Und schwups

15:47 Uhr – Und schwups, da sitz ich schon in Marbella auf meinem Bett und das Internet funktioniert auch einwandfrei. So kanns gehen. Meine Mitbewohnerin putzt grad noch und will sich dabei nicht stören lassen, drum muss ich jetzt halt erst mal warten, bis sie fertig ist. Man ist die Matratze weich. Auch ansonsten ist das Zimmer hier höchstinteressant. Vielleicht drei auf vier Meter, eine Wand dentalgrün, die anderen weiß mit leichten pfirsich-Stich. Ein Bett, ein Nachtkästchen, eine Kommode und ein Einbauschrank, der aber fast komplett voll mit irgendwelchem Zeug ist. Außerdem Ein antiker Stuhl und ein Spiegel. Deckenlampe gibts keine, dafür aber direkten Blick auf den Innenhof mit Pool. Da muss ich noch rausfinden, ob der zu meinem Zimmer gehört. Dort könnte man seine Strandfigur gleich mal allen Bewohnern des Blocks unaufdringlich präsentieren.
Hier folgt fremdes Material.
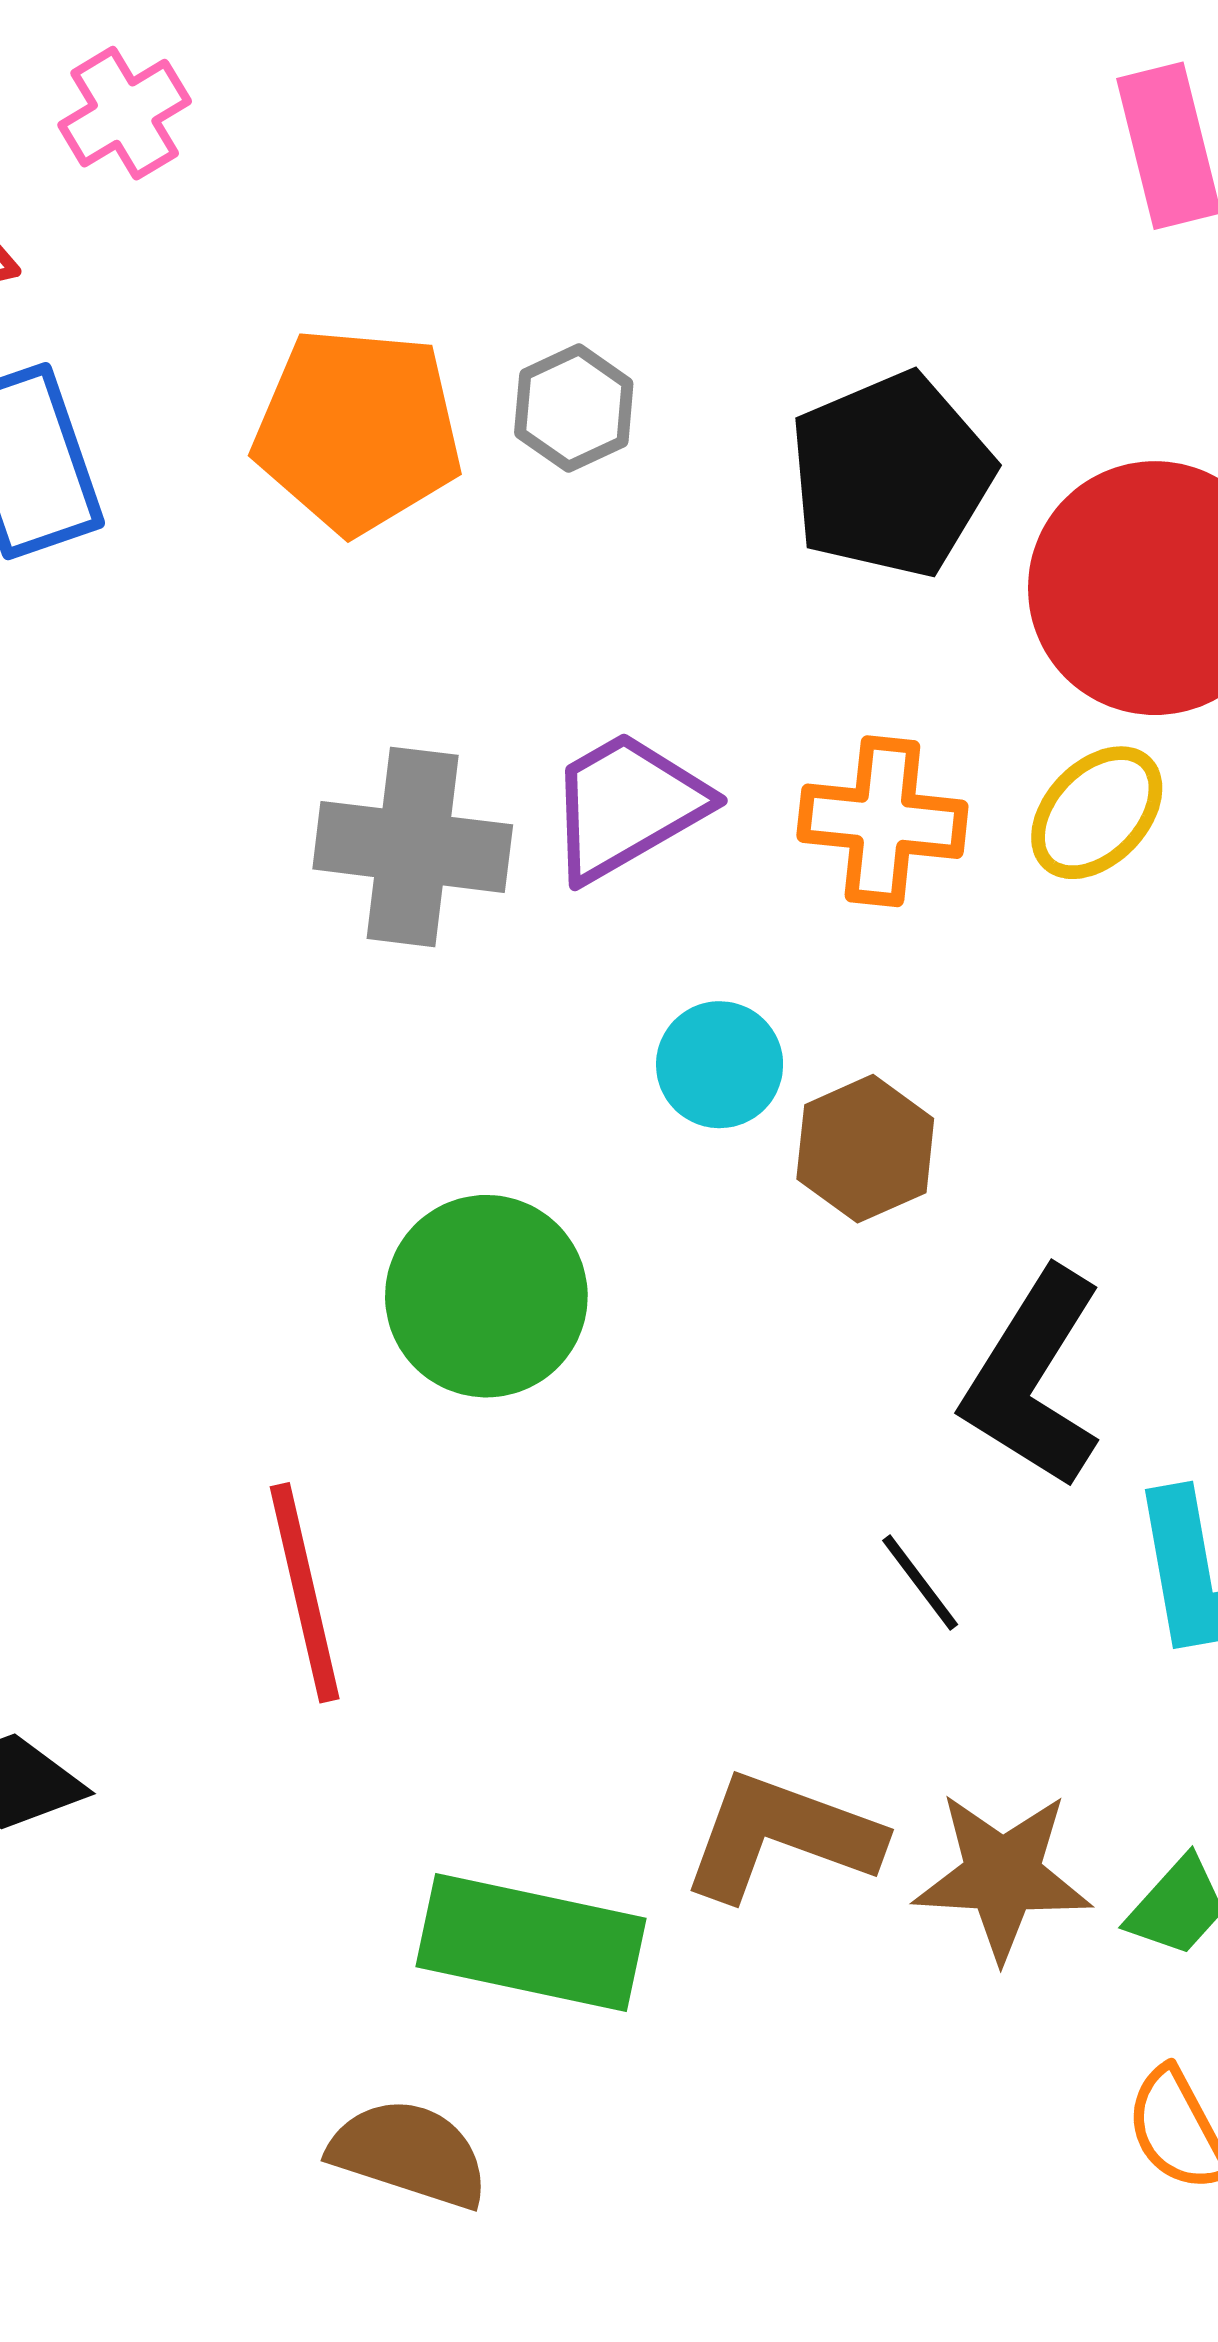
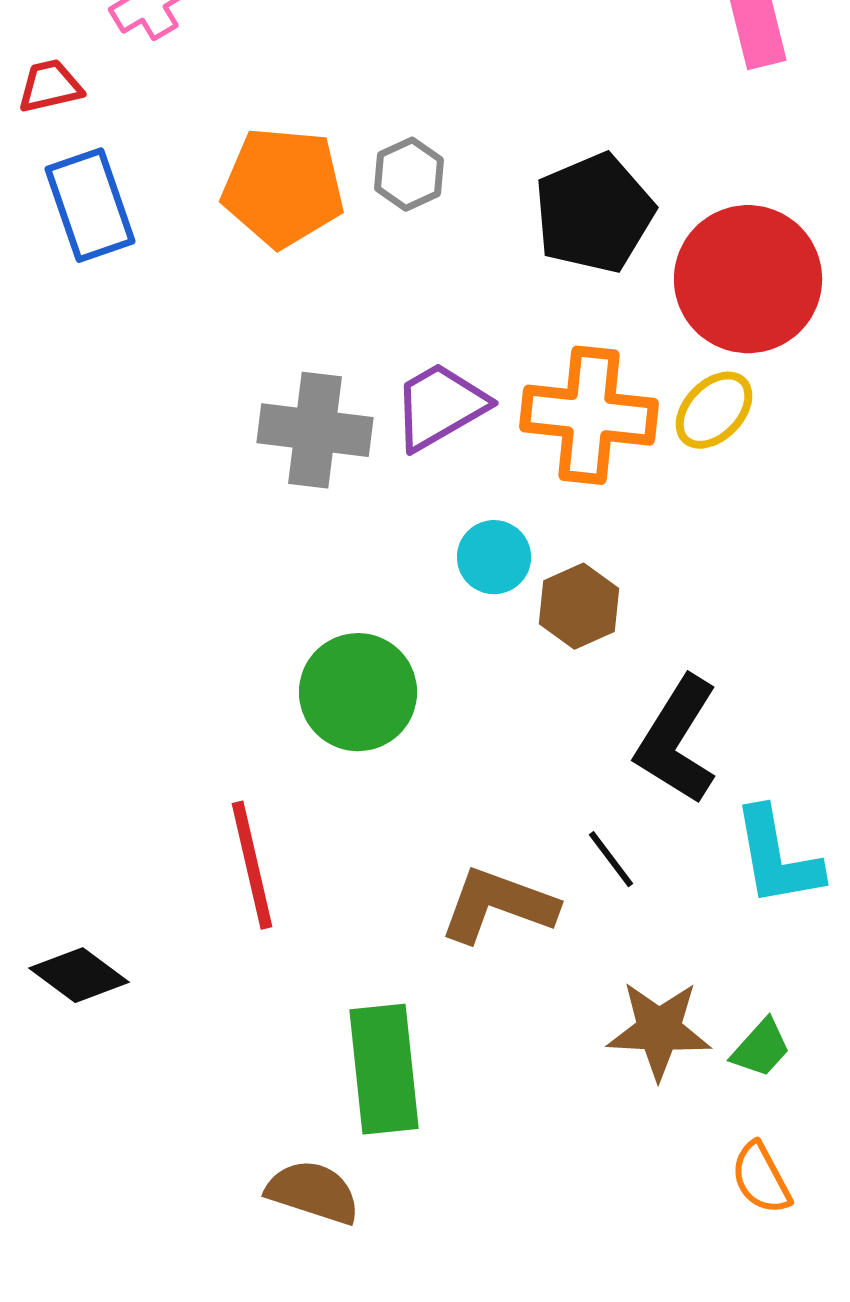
orange cross: (882, 821) -> (589, 415), size x1.4
brown L-shape: (781, 1836) -> (498, 905), moved
green rectangle: (531, 1943) -> (384, 1069), turned 72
Die Anreise verlief problemlos. Von Memmingen mit Ryanair nach Malaga. Dort hab ich dann lustigerweise gleich mal meine zukünftige Arbeitskollegin getroffen, die zufällig mit dem gleichen Flieger kam. Die Welt ist klein, aber so ist das Ankommen doch gleich ein bisschen netter. Von Malaga gings dann mit dem Bus nach Marbella. Und vom Busbahnhof ganz gemütlich mit dem Taxi bis vor die Haustür. War zwar gar nicht so weit, aber gefunden hätt ich’s halt vermutlich nicht. Und jetzt sitz ich halt hier und wart auf weitere Instruktionen, weil gleich wieder rausrennen ist ja auch doof. Wobei die paar Meter zum Strand (Achtung: Neidischmachwort) natürlich schon drin wären…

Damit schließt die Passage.